One of Alan Turing's most influential papers is his 1950 Computing machinery and intelligence, in which he introduces the famous "Turing test" for probing the nature of intelligence by evaluating the abilities of machines to behave as humans. In this test, which he calls the "Imitation Game," a (human) referee has to distinguish between two (remote and separate) entities, a human and a computer, only by observing answers to a sequence of arbitrary questions to each entity.

This lecture will exposit, through examples from a surprisingly diverse array of settings, the remarkable power of this basic idea to understand many other concepts. I will discuss variations of the Imitation Game in which we change the nature of the referee, and of the objects to be distinguished, to yield different analogs of the Turing test. These new Imitation Games lead to novel, precise, and operative definitions of classical notions, including secret, knowledge, privacy, randomness, proof, fairness, and others. These definitions have in turn led to numerous results, applications, and understanding.
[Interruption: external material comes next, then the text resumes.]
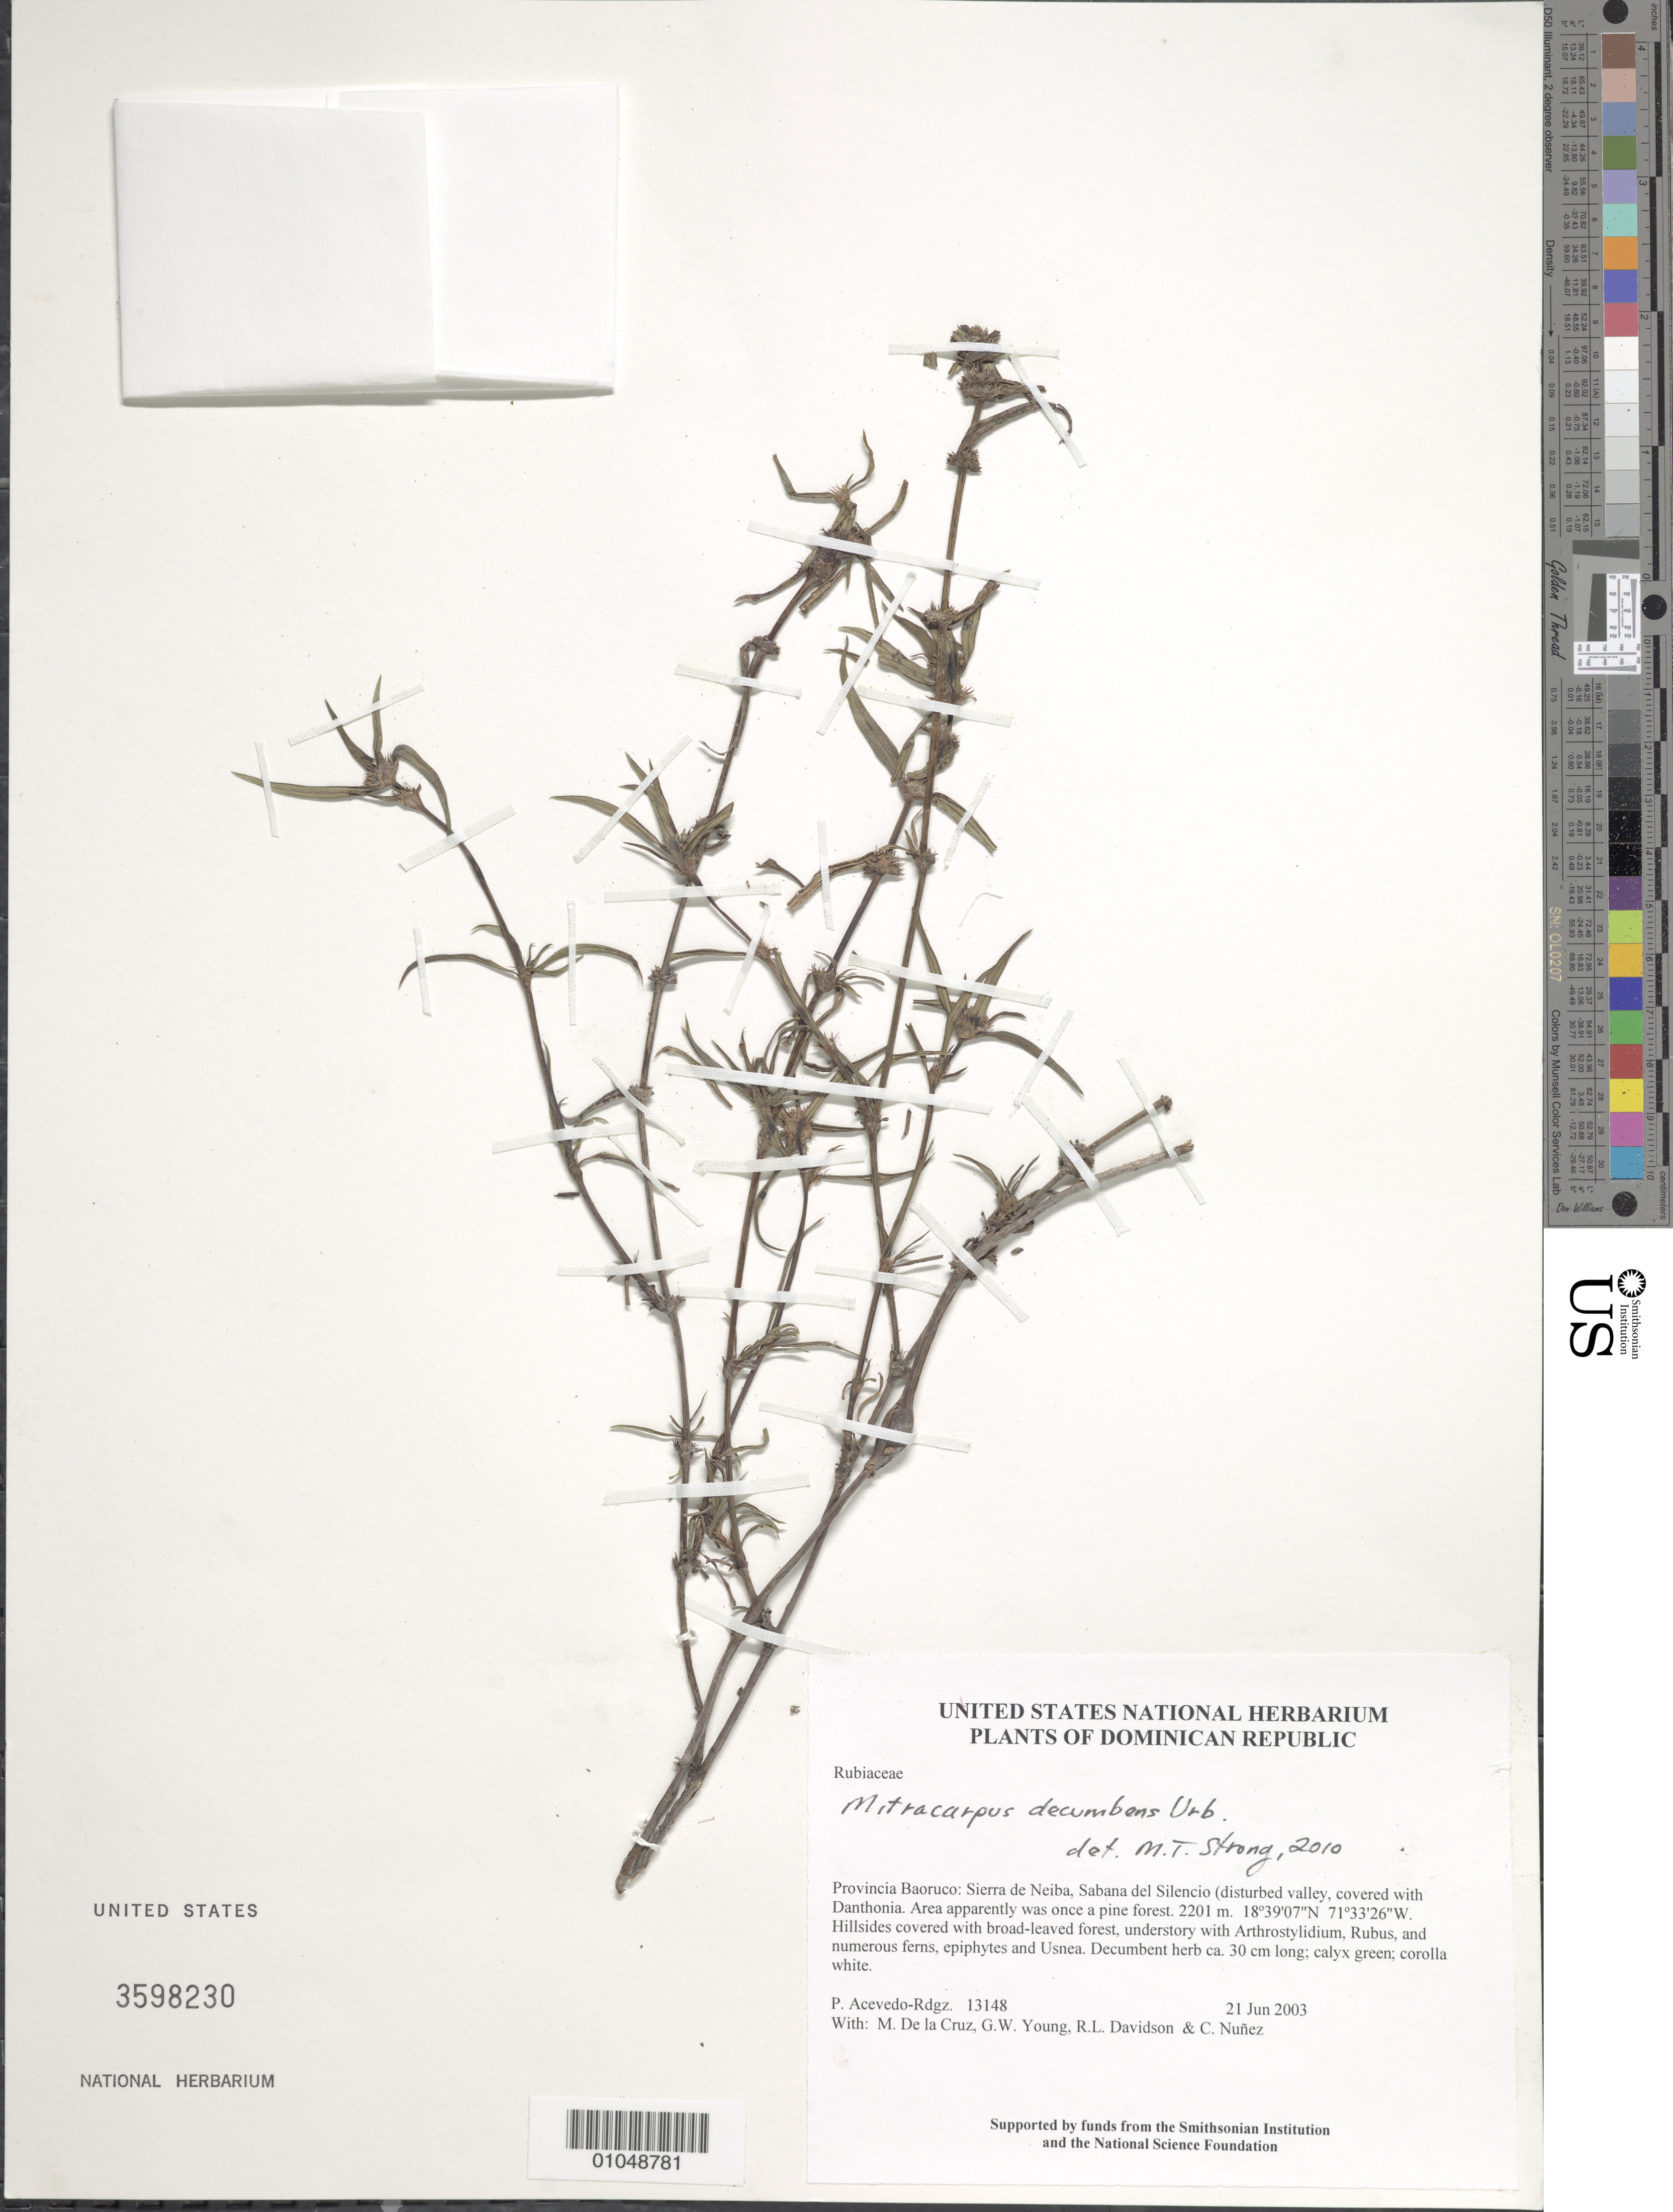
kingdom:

Some, among many consequences of this fundamental paradigm, are the foundations of cryptography, the surprising discoveries on the power and limits of randomness, the recent influential notion of differential privacy, and breakthrough results on patterns in the prime numbers and navigation in networks. Central to each of these settings are computational and information theoretic limitations placed on the referee in the relevant Imitation Game.This lecture will survey some of these developments. It assumes no specific background knowledge.

Short Bio:

Avi Wigderson is a mathematician and computer scientist. He is the Herbert H. Maass Professor in the school of mathematics at the Institute for Advanced Study in Princeton, New Jersey, United States of America. He is member of the American Academy of Arts and Sciences and US National Academy of Sciences. His research interests include complexity theory, parallel algorithms, graph theory, cryptography, distributed computing, and neural networks. Wigderson received the Abel Prize in 2021 for his work in theoretical computer science. He also won the Nevanlinna Prize in 1994, the Gödel Prize in 2009, the Knuth Prize in 2019.